[Task directions] Lines before the one containing "bending, especially in k" are not wanted; restate the rest below word for word, through the last line, but drop any pictures.

(Saved data entries)
BEGIN
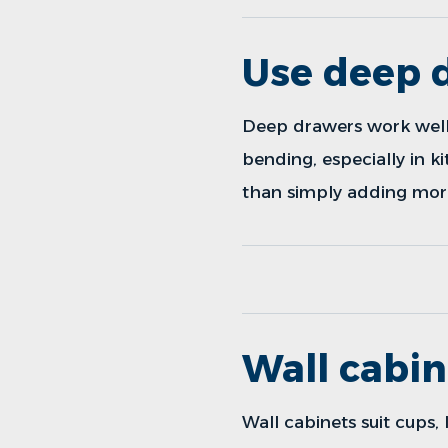
Use deep d
Deep drawers work well f
bending, especially in k
than simply adding mor
Wall cabin
Wall cabinets suit cups, 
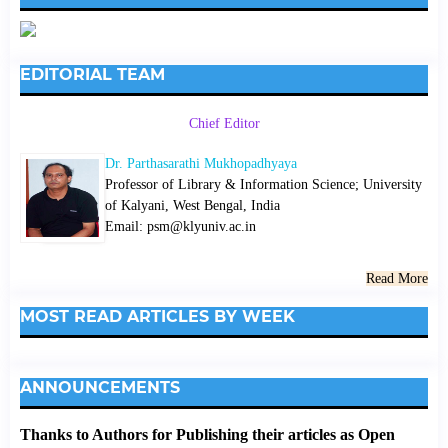
EDITORIAL TEAM
Chief Editor
Dr. Parthasarathi Mukhopadhyaya
Professor of Library & Information Science; University
of Kalyani, West Bengal, India
Email: psm@klyuniv.ac.in
Read More
MOST READ ARTICLES BY WEEK
ANNOUNCEMENTS
Thanks to Authors for Publishing their articles as Open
END
[Exercise result]
bending, especially in k
than simply adding mor
Wall cabin
Wall cabinets suit cups, 
EDITORIAL TEAM
Chief Editor
Dr. Parthasarathi Mukhopadhyaya
Professor of Library & Information Science; University
of Kalyani, West Bengal, India
Email: psm@klyuniv.ac.in
Read More
MOST READ ARTICLES BY WEEK
ANNOUNCEMENTS
Thanks to Authors for Publishing their articles as Open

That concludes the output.